An X-ray is the guide to reset or position your bones. Some bones can be kept in place with a cast while they heal. Casts are usually worn for about one to two months, depending on the type of fracture and the bone involved.
A “nonunion” is simply a fracture that just won’t heal. Your x-ray will show that your fracture has no chance of healing itself without intervention
A malunion is a fracture that has healed in a position outside acceptable parameters. This typically happens when people avoid getting their fractures reset in the first place.
Delayed unions, nonunions and malunions generally require additional treatment. Malunions and many nonunions require surgery to heal properly. Your doctor must have direct access to the fracture to straighten the bone, in the case of a malunion, or to remove soft tissues and stimulate blood flow at the site of a nonunion.
Your physical therapist will work with you to regain movement, strength, and flexibility that may have decreased while your bone or joint was immobile. The initial goal of physical therapy include pain relief and range of motion, followed by strengthening, and when necessary, balance retraining and sports or activity specific exercises.
Surgery is only recommended for fractures that do not heal properly or when the bones have broken in such a way that they are unlikely to remain aligned when set with a cast. Although this is more rare, it does happen. There are several options with respect to surgery. The type of surgery that you have will depend on the location and type of your fracture. Some surgeries require anesthesia and some only require a simple nerve block.

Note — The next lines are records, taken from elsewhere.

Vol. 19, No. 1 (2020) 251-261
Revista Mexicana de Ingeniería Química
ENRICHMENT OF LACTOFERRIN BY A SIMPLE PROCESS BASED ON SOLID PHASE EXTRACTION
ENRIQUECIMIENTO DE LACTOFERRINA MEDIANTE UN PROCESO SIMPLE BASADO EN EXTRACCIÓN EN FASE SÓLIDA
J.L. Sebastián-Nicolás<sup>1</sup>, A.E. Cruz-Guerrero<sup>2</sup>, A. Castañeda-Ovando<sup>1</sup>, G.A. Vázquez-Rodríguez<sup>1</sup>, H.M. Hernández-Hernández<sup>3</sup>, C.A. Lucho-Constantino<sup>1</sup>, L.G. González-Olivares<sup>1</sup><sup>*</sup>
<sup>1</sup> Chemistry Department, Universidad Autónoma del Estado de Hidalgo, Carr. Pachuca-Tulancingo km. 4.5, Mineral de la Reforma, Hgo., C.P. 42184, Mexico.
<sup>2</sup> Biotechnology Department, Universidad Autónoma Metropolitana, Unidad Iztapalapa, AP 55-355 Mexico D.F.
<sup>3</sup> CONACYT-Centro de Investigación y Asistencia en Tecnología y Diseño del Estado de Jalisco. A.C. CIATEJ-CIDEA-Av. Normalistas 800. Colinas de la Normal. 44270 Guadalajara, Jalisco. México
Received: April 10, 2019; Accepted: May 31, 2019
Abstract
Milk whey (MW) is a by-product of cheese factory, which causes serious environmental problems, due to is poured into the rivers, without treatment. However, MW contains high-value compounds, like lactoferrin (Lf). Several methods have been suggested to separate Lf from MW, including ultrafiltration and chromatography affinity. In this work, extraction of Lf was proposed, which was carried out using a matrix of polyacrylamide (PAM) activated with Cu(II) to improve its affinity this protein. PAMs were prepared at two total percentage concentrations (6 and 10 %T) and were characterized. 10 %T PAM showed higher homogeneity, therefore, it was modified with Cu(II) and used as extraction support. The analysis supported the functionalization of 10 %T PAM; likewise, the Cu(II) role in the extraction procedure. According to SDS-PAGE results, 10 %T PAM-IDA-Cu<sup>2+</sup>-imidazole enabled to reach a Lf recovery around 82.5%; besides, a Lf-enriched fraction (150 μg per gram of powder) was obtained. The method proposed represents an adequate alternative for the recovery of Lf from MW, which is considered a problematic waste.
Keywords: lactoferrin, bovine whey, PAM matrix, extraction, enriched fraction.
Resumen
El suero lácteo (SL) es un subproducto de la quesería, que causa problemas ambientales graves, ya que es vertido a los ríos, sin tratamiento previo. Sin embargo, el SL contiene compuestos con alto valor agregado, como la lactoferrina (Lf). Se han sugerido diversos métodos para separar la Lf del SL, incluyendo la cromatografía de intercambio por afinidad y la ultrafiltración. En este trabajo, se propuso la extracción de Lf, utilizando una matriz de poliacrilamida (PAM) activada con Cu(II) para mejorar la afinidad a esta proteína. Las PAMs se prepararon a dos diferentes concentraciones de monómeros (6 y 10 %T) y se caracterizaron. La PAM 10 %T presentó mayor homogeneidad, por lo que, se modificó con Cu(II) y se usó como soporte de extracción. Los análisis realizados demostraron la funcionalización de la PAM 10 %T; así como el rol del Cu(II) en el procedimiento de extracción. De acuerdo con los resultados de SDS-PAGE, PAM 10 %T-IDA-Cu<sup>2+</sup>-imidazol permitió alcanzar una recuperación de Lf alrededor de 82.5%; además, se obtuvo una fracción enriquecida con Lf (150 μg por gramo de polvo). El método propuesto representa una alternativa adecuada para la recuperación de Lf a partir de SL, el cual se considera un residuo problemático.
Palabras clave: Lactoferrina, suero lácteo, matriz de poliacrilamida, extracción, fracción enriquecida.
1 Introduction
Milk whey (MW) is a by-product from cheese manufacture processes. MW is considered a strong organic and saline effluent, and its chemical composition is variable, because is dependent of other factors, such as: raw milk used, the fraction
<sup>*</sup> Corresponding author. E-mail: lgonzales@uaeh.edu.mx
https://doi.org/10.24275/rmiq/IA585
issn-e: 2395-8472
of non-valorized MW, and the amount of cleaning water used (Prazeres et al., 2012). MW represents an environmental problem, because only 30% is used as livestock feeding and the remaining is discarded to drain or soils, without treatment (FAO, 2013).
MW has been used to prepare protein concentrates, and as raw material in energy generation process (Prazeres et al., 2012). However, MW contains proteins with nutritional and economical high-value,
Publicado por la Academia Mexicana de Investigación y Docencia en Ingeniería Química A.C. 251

Surgical options include the procedures: Open Reduction and Internal Fixation or an Open Reduction and External Fixation. Open Reduction and Internal Fixation refers to techniques that use surgical hardware to stabilize a fracture beneath the skin. The surgeon will make an incision and place your bones in the proper position for healing. The incision size varies, depending on the bone placement. The surgeon will secure the bones together with surgical hardware, such as rods, screws, or metal plates. If the surgery isn’t an emergency, you may even be given the option to choose which you prefer.

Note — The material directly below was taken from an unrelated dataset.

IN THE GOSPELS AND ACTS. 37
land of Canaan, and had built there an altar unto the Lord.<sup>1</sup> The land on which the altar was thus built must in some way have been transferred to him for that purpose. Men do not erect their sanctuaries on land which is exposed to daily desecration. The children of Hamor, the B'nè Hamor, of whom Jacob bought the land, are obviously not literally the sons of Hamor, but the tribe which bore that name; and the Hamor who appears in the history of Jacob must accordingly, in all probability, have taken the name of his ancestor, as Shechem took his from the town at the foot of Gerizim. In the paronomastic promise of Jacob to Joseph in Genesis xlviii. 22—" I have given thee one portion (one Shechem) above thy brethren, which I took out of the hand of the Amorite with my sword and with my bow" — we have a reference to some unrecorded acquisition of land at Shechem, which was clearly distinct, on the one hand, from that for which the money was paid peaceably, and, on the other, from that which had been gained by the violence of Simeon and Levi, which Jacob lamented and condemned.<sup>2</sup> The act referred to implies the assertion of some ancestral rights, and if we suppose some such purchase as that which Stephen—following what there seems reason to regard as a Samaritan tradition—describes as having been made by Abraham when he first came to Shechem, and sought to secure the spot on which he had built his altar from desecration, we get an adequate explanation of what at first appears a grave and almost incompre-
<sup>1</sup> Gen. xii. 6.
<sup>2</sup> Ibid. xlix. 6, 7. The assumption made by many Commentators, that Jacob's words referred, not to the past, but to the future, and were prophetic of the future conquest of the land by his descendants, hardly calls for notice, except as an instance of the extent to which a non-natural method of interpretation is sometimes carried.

Open Reduction and External Fixation refers to using surgical hardware to stabilize a fracture from the outside of the skin. Your surgeon will make an incision and place your bones in the proper position for healing. Your surgeon will secure the bones with surgical pins that are placed through the outside of the skin. The surgical pins are attached to a metal frame on the outside of the skin.
Physical therapy is usually prescribed following surgery or casting. The physical therapist will work with you to regain movement, strength, and flexibility that may have decreased while your bone or joint was immobile.The recovery time from a fracture is different for everyone, depending on the type of fracture you had and what kind of surgery you had, as well. Generally, fractures need about 6 weeks to heal, while some fractures can take several months to heal.
Accidents happen and sometimes, fractures are unavoidable. The best prevention is to try to conduct day to day activities as safely as possible. Prevent vehicle crashes, drive carefully. Try to prevent falls. Once yearly, a general physical examination can help to identify medical conditions that are associated with balance disorders or dizziness.A vision exam can detect vision changes that are associated with falls. Some vision changes can be corrected with glasses. If you play sports, make sure that you wear the appropriate safety equipment. Keep your bones healthy. Don’t smoke. Make sure your diet contains healthy amounts of calcium and Vitamin D.